→ PAGE EXTRACT
——
# Photo data needed to display



## Puppymamma (Mar 19, 2012)

Hi,

I received a file with several photos in jpg form that I need to put onto my iphone (4S).
I managed to do this successfully via iphoto, however there is important file info attached to each photo that I need to access from the iphone, and I can't seem to get it to display.

Each pic is assigned a name and extra info that I need to see. I can find it in iphoto by going to "File" and display info, but I can't get it to display on the phone

Any suggestions? 

Thanks

Pup


----------



## chrisburke (May 11, 2010)

Are you referring to metadata? If you are, you need a metadata app... I've never used it, but this came up when I did a search

http://tinyurl.com/882zouo


Sent from my iPad using Tapatalk


----------



## Puppymamma (Mar 19, 2012)

Thanks, but it says it doesn't work on pics transferred from the computer to the phone.

I'm not sure if this is actually metadata, it's not aperature/shutter/date&time info.




Pup


----------



## chrisburke (May 11, 2010)

I think you need to explain a little better what you are trying to get.., aside from meta data, I don't know what other info would be attached to a photo 


Sent from my iPad using Tapatalk


----------



## Puppymamma (Mar 19, 2012)

Sure, and thanks for the help.

When I go into iphoto on my computer and right click (show photo info), a box pops up with the categories of 
Image
File
Camera
Exposure

Under File is Name: 

Each pic is named, and this is the info that I need. Basically there are 180 photos of people and each one is named with their name. I need to access their name from my iphone.

Thanks again, sorry for not being clear

Pup


----------



## chrisburke (May 11, 2010)

Well the first data you lost is metadata... As for the file name I don't know of any photo apps that show file names... But Dropbox does.. Maybe instead of loading them to your photo library, send them to Dropbox? http://db.tt/UFpJXCe


Sent from my iPad using Tapatalk


----------
——
→ DATA ROWS
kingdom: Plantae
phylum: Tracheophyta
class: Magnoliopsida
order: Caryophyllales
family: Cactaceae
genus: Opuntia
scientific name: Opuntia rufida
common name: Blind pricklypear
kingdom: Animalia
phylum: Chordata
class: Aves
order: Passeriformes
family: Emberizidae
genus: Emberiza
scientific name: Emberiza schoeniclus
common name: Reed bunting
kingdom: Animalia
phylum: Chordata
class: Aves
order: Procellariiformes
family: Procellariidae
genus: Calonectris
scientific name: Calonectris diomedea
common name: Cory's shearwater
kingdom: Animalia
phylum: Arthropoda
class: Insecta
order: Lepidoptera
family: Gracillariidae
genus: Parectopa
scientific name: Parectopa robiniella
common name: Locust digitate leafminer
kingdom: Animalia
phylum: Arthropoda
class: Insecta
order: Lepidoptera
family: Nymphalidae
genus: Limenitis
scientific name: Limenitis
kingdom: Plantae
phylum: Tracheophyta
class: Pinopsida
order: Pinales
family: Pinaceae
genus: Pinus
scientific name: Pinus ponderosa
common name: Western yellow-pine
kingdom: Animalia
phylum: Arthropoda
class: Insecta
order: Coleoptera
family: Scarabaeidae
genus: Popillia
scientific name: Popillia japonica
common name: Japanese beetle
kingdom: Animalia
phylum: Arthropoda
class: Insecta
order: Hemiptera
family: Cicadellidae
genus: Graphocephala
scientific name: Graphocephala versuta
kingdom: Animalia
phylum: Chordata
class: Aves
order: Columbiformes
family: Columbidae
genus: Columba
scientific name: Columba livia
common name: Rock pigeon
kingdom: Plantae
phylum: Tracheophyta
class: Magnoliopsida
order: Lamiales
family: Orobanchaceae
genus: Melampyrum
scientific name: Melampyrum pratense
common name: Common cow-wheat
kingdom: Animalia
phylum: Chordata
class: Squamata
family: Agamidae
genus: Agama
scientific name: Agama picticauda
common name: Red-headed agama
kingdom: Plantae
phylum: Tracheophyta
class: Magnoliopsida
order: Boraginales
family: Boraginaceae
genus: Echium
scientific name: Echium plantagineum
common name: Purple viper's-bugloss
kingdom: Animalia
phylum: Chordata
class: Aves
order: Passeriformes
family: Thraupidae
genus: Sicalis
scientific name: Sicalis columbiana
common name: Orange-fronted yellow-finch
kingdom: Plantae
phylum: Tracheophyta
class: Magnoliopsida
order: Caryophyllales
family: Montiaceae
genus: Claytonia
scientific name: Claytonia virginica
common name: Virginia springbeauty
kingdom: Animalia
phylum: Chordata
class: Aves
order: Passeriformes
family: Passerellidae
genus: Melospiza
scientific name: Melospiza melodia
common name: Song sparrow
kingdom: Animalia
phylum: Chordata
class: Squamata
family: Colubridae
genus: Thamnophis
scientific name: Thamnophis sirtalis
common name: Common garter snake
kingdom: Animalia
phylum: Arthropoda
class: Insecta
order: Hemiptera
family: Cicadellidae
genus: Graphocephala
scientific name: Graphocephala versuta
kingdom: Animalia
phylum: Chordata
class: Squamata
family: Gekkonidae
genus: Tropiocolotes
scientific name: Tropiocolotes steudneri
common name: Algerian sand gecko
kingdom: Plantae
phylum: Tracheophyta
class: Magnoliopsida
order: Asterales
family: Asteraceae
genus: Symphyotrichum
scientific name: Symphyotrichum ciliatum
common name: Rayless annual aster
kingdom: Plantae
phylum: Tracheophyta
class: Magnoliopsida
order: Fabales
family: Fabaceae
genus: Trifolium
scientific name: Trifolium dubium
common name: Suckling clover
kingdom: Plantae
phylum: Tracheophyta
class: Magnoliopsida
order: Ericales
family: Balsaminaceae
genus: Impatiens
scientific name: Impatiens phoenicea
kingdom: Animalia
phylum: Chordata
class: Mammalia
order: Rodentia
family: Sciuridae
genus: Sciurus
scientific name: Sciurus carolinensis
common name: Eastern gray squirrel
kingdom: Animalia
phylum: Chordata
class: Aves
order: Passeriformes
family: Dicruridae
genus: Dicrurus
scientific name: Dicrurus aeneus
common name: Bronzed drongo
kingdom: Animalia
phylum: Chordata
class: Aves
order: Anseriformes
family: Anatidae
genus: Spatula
——
→ SHORT EXERCISE
Reproduce the passage of the forum thread on displaying photo information on an iPhone from "Under File is" to "from my iphone.", keeping every word unchanged. None of the material after the thread is needed for any of this work.

→ CORRECT OUTPUT
Under File is Name: 

Each pic is named, and this is the info that I need. Basically there are 180 photos of people and each one is named with their name. I need to access their name from my iphone.